BRAMOSO

Beaumont sur Mer -All’avidità e all’avarizia ha dedicato una ricerca un gruppo di psicologi sociali olandesi e russi; i risultati dello studio sono stati pubblicati sul British Journal of Psychology. Definita come “forte desiderio di più ricchezze, possedimenti, potere, eccetera, rispetto ai bisogni di un individuo”, sull’avidità si sono interrogati psicologi, scrittori e religiosi, dandone più spesso interpretazioni negative, perché è considerata la fonte dell’avarizia, della frode, della corruzione e perfino la vera causa scatenante delle guerre.

Tra i ricchi non c’è qualcuno che non desidera i beni altrui più di quanto custodisce i suoi? Chi tra i ricchi non manda via dal suo campicello il povero e a bandire il misero dai confini del podere ereditato? Di quale ricco non infiamma l’animo un possedimento vicino? Non è nato un solo Achab, ma, ciò che è peggio, ogni giorno nasce un Achab e a questo mondo mai muore.

### DATI ARCHIVIATI
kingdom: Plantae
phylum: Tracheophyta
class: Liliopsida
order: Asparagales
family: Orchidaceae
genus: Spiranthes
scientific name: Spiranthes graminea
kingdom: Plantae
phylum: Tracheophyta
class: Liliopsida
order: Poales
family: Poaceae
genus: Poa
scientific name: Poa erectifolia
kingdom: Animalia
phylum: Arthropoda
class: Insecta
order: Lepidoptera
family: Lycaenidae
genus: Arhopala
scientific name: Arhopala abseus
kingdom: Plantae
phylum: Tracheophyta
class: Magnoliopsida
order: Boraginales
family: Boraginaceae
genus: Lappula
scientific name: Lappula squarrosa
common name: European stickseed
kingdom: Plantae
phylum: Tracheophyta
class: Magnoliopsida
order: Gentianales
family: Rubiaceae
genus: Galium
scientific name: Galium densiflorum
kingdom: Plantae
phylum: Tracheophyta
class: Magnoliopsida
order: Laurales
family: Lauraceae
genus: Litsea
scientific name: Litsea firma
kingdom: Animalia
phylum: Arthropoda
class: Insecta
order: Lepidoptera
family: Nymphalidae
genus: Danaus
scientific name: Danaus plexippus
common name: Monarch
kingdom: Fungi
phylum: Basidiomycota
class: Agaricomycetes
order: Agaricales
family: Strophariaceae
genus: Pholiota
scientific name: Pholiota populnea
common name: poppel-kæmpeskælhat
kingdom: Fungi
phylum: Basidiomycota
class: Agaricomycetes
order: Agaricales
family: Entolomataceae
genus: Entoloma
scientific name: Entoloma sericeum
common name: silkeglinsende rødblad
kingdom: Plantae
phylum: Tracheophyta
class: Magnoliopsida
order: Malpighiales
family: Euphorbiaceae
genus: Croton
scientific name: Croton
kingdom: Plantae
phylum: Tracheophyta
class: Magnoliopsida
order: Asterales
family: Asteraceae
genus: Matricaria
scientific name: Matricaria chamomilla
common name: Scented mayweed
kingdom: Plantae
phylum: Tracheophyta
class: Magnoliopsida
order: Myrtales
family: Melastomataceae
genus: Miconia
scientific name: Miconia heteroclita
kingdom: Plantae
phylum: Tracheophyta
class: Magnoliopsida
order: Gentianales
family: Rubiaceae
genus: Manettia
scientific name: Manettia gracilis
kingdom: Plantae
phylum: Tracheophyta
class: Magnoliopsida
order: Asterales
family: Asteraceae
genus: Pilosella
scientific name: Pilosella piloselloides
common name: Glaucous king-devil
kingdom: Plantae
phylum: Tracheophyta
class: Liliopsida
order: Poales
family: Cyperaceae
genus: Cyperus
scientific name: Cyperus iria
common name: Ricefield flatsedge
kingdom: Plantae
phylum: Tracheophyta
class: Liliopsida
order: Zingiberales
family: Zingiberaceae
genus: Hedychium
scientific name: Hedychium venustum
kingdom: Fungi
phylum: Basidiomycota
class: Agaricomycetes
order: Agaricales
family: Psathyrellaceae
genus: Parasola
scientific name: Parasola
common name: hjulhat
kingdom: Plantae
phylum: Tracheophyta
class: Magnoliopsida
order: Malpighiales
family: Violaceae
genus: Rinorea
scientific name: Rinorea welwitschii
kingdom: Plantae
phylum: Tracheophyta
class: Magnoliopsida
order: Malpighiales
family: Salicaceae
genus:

### ATTIVITÀ
Secondo il brano, su quale rivista sono stati pubblicati i risultati della ricerca sull'avidità e sull'avarizia? Per rispondere serve soltanto il brano, non le voci.

### SOLUZIONE
Sul British Journal of Psychology.